All diese Unzulänglichkeiten würden den Film lediglich zu einem weiteren enttäuschenden Star-Trek-Film machen, aber dieser Film stellt gleichzeitig auch den Gipfel der Aushöhlungserscheinungen in der ganzen Philosophie von Star Trek dar, die mit dem Tod von Gene Roddenberry und der Übernahme durch Rick Berman begannen. Star Trek war schon immer nicht nur Science Fiction, sondern stand für die Vision einer glaubhaften Zukunft, die es Wert ist, in ihr zu leben. Roddenberry hat politische und soziologische Probleme der Gegenwart diskutiert, indem er zeigte, wie solche Probleme von einer Gesellschaft gelöst werden, die Ethik und Moral über alles andere stellt. Rick Berman hat das wohl nie richtig begriffen.

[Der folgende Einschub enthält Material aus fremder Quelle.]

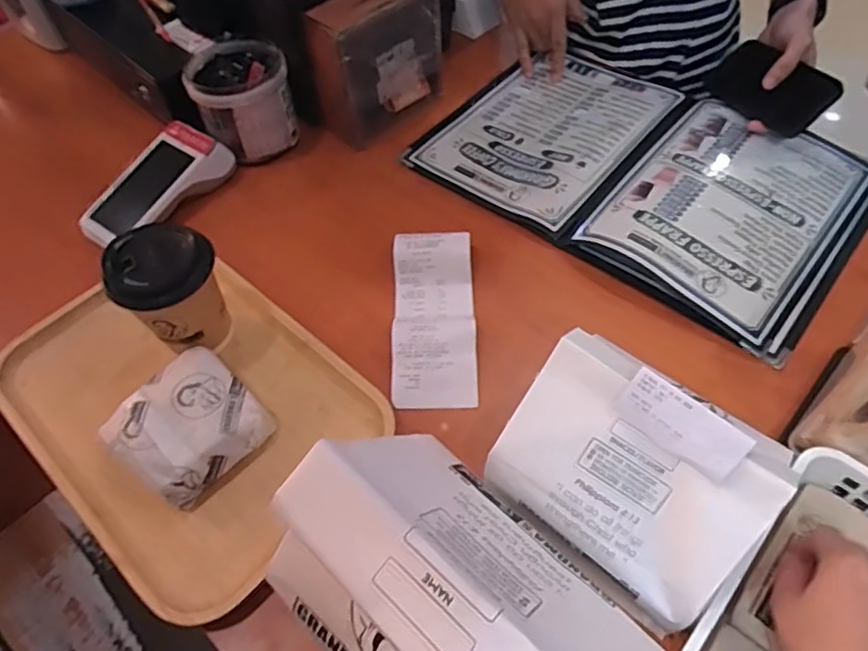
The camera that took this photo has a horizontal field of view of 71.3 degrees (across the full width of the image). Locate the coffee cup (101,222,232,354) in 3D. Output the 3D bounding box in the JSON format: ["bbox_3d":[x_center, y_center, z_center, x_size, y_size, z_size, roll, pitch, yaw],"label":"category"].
[{"bbox_3d":[-0.227,-0.025,0.537,0.082,0.132,0.076,-1,55,2],"label":"coffee cup"}]

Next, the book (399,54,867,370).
[{"bbox_3d":[0.237,-0.187,0.695,0.463,0.022,0.306,34,63,23],"label":"book"}]

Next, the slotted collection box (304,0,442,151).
[{"bbox_3d":[-0.065,-0.326,0.733,0.067,0.147,0.159,36,64,24],"label":"slotted collection box"}]

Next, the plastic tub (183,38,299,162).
[{"bbox_3d":[-0.230,-0.275,0.726,0.106,0.109,0.104,-1,55,2],"label":"plastic tub"}]

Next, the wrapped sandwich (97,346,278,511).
[{"bbox_3d":[-0.209,0.082,0.511,0.108,0.049,0.106,30,62,21],"label":"wrapped sandwich"}]

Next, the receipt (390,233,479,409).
[{"bbox_3d":[0.000,-0.014,0.591,0.078,0.017,0.189,-1,55,2],"label":"receipt"}]

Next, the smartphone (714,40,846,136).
[{"bbox_3d":[0.387,-0.272,0.695,0.014,0.071,0.128,-1,41,-48],"label":"smartphone"}]

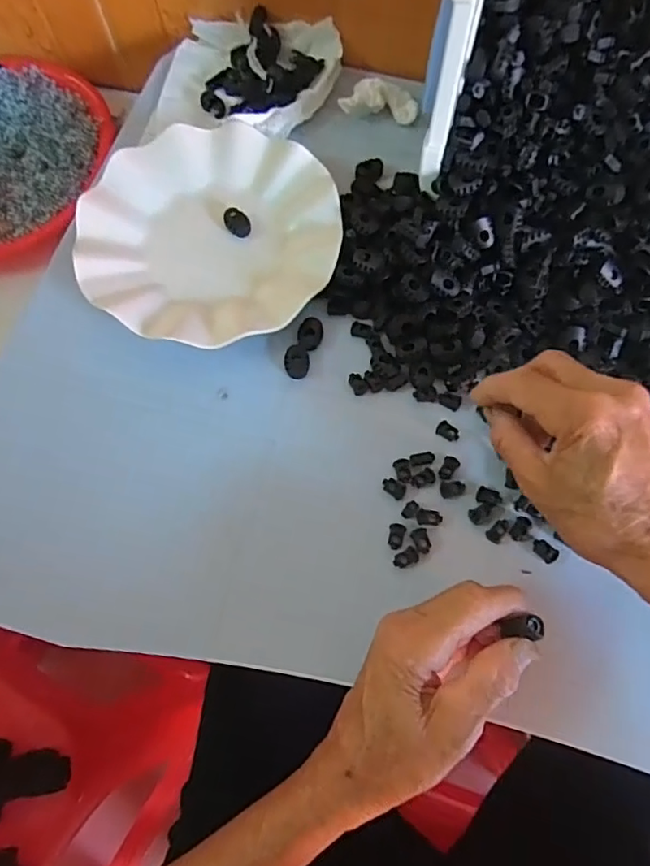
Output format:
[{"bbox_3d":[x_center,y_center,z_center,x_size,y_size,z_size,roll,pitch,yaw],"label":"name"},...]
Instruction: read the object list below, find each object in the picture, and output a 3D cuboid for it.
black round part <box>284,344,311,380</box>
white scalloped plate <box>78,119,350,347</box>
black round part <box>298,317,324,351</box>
[{"bbox_3d":[-0.019,-0.049,0.375,0.017,0.008,0.022,-3,71,1],"label":"black round part"},{"bbox_3d":[-0.080,-0.144,0.396,0.176,0.030,0.169,-1,71,2],"label":"white scalloped plate"},{"bbox_3d":[-0.010,-0.068,0.382,0.016,0.005,0.025,7,72,5],"label":"black round part"}]

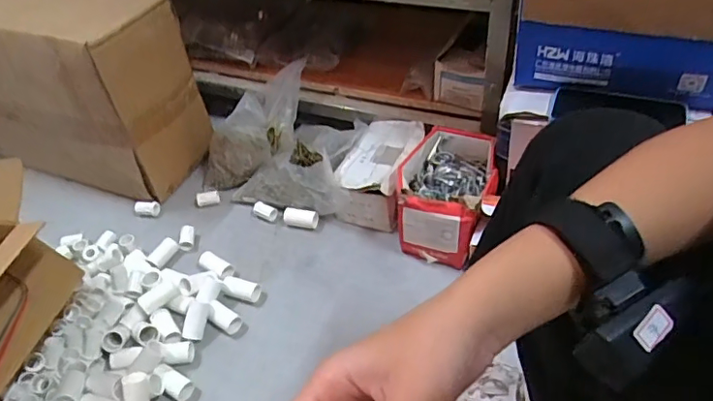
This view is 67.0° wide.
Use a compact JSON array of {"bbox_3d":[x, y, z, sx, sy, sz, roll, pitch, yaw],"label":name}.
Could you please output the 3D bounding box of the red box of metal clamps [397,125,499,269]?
[{"bbox_3d":[0.148,-0.009,0.877,0.144,0.130,0.188,13,47,21],"label":"red box of metal clamps"}]

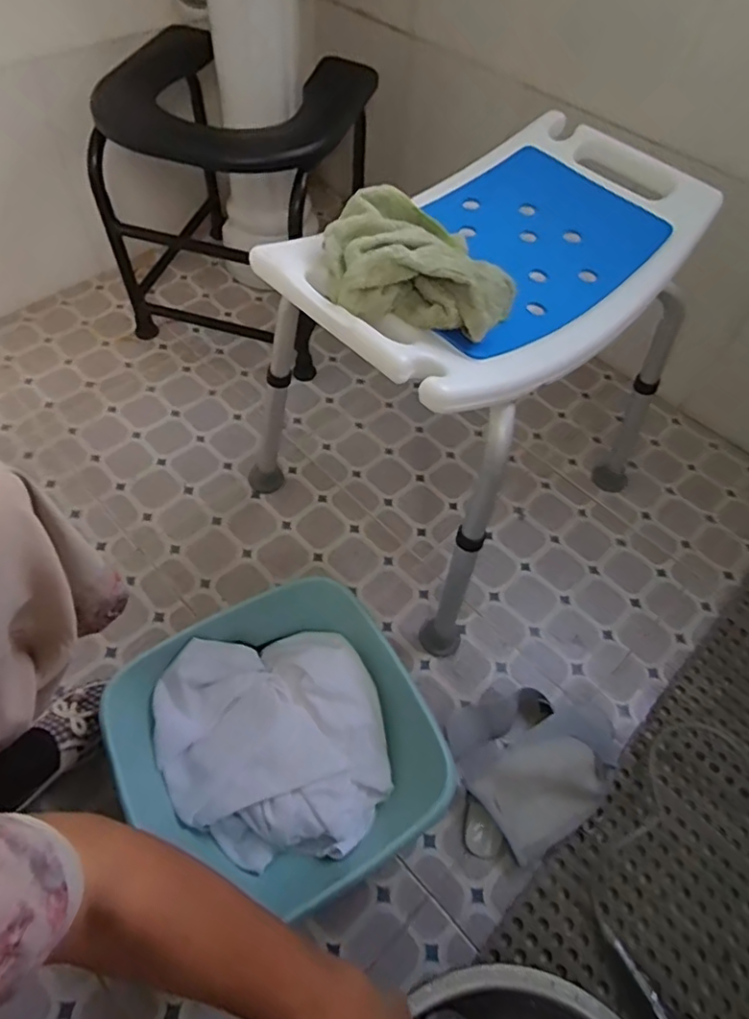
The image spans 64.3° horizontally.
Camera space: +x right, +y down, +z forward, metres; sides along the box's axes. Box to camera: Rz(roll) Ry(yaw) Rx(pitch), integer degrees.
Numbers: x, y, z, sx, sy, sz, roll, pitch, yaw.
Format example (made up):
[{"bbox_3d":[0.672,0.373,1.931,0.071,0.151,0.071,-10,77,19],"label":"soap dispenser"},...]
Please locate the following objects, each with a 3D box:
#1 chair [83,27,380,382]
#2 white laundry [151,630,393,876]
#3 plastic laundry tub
[{"bbox_3d":[-0.225,-0.523,1.026,0.364,0.367,0.349,14,57,5],"label":"chair"},{"bbox_3d":[-0.120,0.270,0.690,0.260,0.086,0.244,-6,57,-9],"label":"white laundry"},{"bbox_3d":[-0.109,0.270,0.682,0.327,0.105,0.317,-27,63,-21],"label":"plastic laundry tub"}]

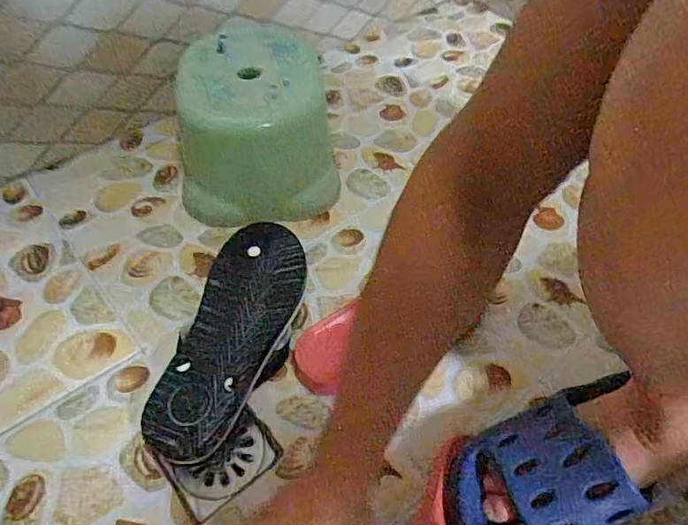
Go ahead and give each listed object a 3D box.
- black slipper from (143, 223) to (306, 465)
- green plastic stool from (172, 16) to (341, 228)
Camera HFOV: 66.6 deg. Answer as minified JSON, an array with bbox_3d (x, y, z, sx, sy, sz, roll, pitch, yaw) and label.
[{"bbox_3d":[-0.111,0.074,0.546,0.102,0.052,0.256,11,51,8],"label":"black slipper"},{"bbox_3d":[-0.111,-0.195,0.699,0.190,0.143,0.261,-2,51,-3],"label":"green plastic stool"}]

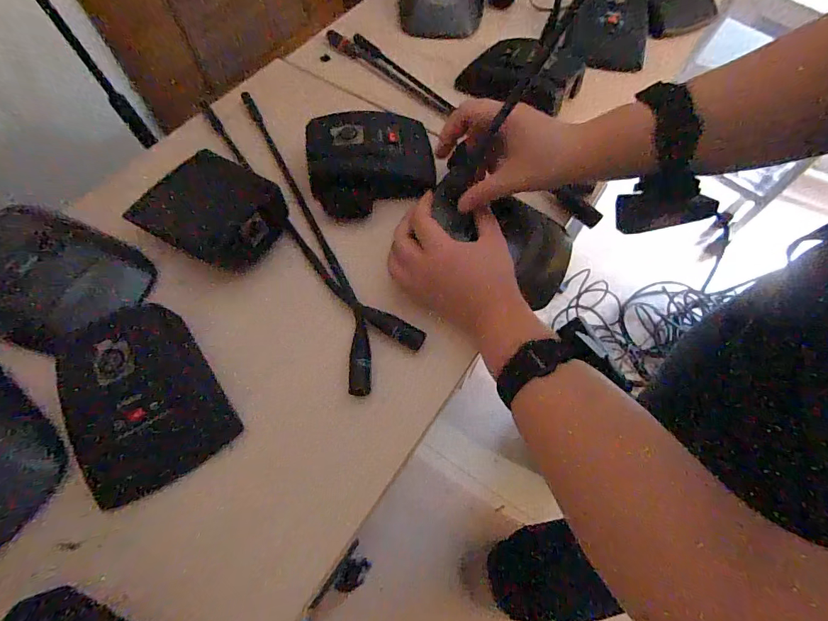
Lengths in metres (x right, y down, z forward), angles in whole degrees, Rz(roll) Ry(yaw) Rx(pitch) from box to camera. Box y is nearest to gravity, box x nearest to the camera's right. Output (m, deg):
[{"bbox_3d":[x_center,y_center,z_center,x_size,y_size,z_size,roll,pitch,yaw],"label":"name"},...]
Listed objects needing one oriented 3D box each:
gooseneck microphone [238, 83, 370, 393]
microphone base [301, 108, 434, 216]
[{"bbox_3d":[-0.117,-0.108,0.415,0.033,0.016,0.411,-21,66,-10],"label":"gooseneck microphone"},{"bbox_3d":[-0.044,-0.156,0.423,0.130,0.045,0.113,-8,64,-4],"label":"microphone base"}]

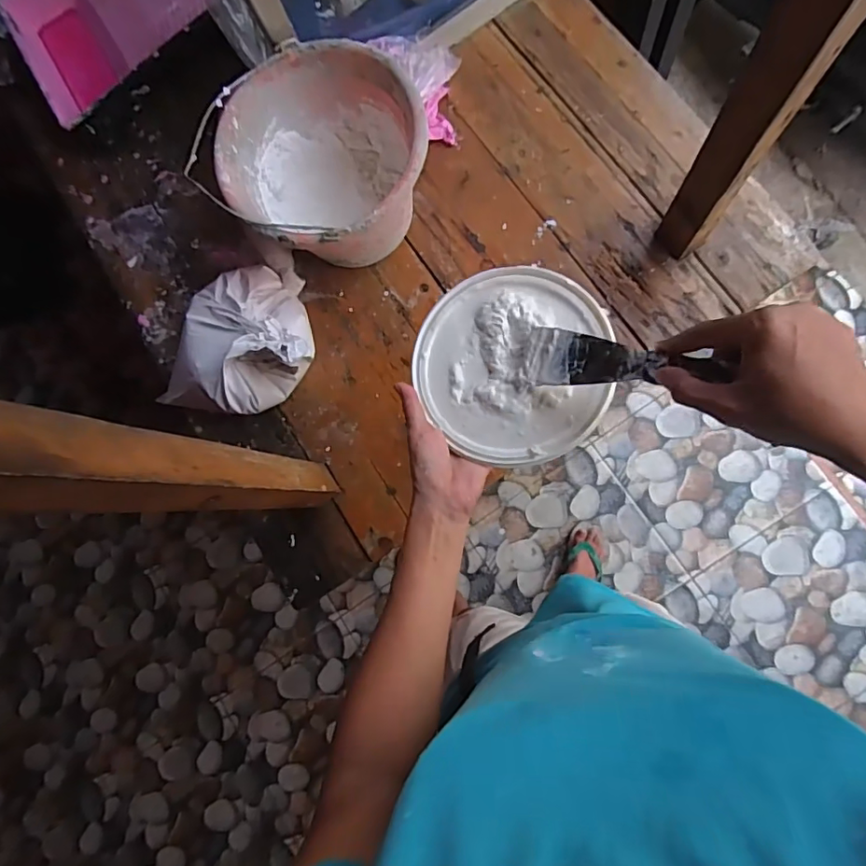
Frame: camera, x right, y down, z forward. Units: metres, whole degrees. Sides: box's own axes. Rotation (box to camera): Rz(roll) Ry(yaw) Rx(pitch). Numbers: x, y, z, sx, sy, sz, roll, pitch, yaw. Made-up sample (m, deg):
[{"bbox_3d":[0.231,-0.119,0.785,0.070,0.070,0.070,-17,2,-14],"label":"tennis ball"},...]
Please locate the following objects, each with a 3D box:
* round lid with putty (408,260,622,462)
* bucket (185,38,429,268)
[{"bbox_3d":[0.071,-0.061,0.470,0.167,0.027,0.175,-1,84,6],"label":"round lid with putty"},{"bbox_3d":[-0.126,-0.317,0.657,0.242,0.160,0.225,-1,83,10],"label":"bucket"}]

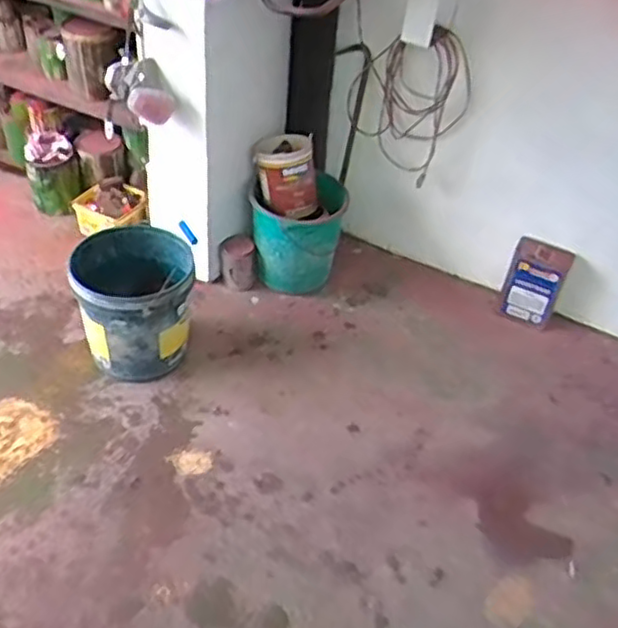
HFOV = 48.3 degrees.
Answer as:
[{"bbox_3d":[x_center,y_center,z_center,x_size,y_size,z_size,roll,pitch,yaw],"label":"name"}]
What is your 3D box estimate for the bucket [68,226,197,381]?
[{"bbox_3d":[-0.442,-0.022,1.790,0.284,0.313,0.289,4,42,-4],"label":"bucket"}]

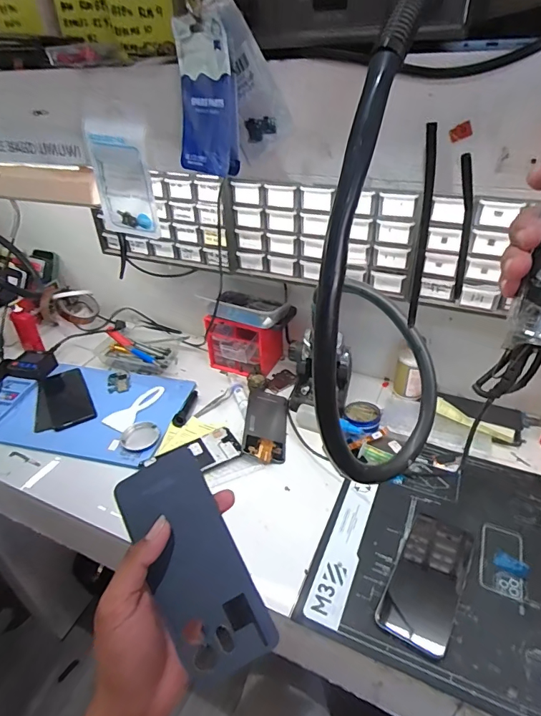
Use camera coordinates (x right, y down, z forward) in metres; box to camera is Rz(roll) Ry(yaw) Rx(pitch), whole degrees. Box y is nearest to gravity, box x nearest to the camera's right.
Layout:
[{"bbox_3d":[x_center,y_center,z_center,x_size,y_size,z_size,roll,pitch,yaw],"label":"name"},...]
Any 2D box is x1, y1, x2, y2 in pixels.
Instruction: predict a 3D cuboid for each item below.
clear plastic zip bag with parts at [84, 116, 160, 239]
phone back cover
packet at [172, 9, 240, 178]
[{"bbox_3d":[-0.172,-0.199,0.503,0.084,0.136,0.020,17,45,9],"label":"clear plastic zip bag with parts"},{"bbox_3d":[-0.061,0.159,0.338,0.070,0.010,0.163,-28,77,-4],"label":"phone back cover"},{"bbox_3d":[-0.060,-0.228,0.386,0.022,0.117,0.072,-26,41,-29],"label":"packet"}]

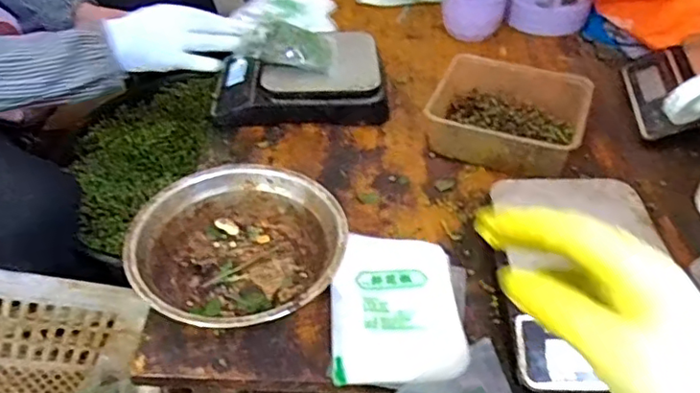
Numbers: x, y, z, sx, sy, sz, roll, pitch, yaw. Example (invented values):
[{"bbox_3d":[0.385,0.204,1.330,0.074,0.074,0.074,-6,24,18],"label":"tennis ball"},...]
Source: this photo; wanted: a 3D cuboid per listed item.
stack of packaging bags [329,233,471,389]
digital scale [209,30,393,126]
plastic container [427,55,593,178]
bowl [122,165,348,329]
[{"bbox_3d":[0.044,0.098,0.540,0.115,0.014,0.155,3,44,4],"label":"stack of packaging bags"},{"bbox_3d":[-0.062,-0.152,0.766,0.218,0.061,0.140,-3,44,-1],"label":"digital scale"},{"bbox_3d":[0.183,-0.094,0.709,0.172,0.057,0.150,16,47,17],"label":"plastic container"},{"bbox_3d":[-0.098,0.055,0.552,0.183,0.063,0.181,-1,44,1],"label":"bowl"}]

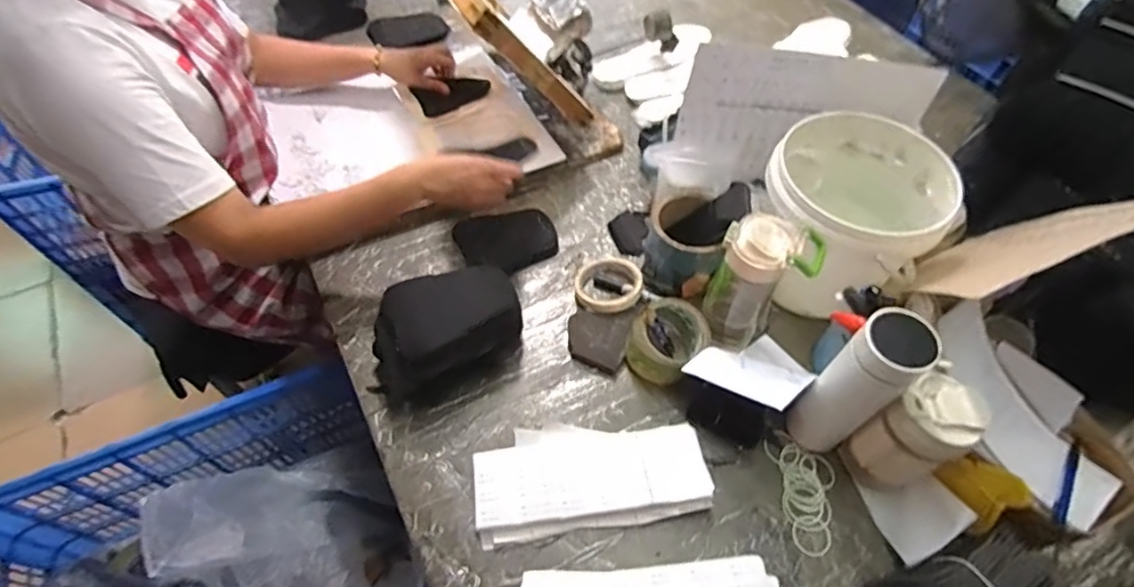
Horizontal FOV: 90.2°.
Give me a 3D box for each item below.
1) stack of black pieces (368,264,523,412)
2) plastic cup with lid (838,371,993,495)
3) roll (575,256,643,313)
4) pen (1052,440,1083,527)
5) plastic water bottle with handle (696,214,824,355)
[{"bbox_3d":[-0.149,0.059,0.705,0.189,0.105,0.128,-22,58,-15],"label":"stack of black pieces"},{"bbox_3d":[0.368,0.156,0.605,0.080,0.158,0.073,0,55,0],"label":"plastic cup with lid"},{"bbox_3d":[0.059,-0.015,0.796,0.091,0.025,0.093,0,56,0],"label":"roll"},{"bbox_3d":[0.528,0.196,0.595,0.016,0.015,0.120,39,50,23],"label":"pen"},{"bbox_3d":[0.222,-0.001,0.675,0.101,0.212,0.061,13,56,8],"label":"plastic water bottle with handle"}]

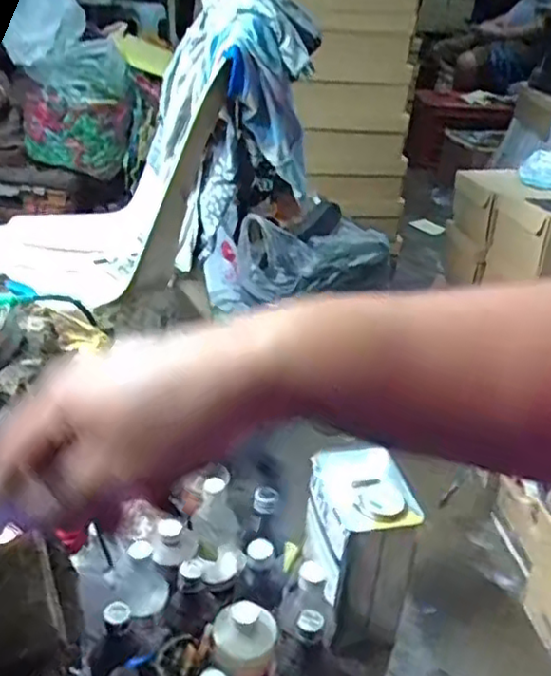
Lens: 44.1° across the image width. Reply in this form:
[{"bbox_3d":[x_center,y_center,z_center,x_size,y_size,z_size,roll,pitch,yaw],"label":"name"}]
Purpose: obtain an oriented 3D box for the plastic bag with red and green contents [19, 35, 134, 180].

Die Integrität des Star-Trek-Universums hat sich bei ihm nach der Umsatzstatistik zu richten. Neue Rassen wie die Remaner und föderationsinterne Verschwörungen wie in Teil neun werden nach Bedarf generiert um kurz darauf auf Nimmerwiedersehen zu verschwinden. Konflikte werden nicht möglichst friedlich, sondern möglichst effektreich gelöst. Das Beispiel in diesem Film ist Datas Tod: Obwohl sehr ähnlich zu Spocks Tod in „Star Trek II“ – beide opferten sich, um ihr Schiff zu retten – gibt es doch den entscheidenden Unterschied: Spock opfert sich, um das Schiff zu reparieren; Data opfert sich, um den Feind zu vernichten. Der eine stirbt erschaffend; der andere stirbt zerstörend. Während die eigentliche Botschaft des Films „versuche, mehr aus Dir zu machen“ eigentlich ganz gut zu Star Trek passt, so ist Datas Ende wieder ein Schritt in die falsche Richtung.
Insgesamt ist der Film ganz unterhaltende Science Fiction, wenn man kein Star-Trek-Fan ist. Aber Star Trek war eben immer auch ein ethisches Gütesiegel. Wenn das also ein Star-Trek-Film sein soll, muss man sagen: Star Trek ist tot!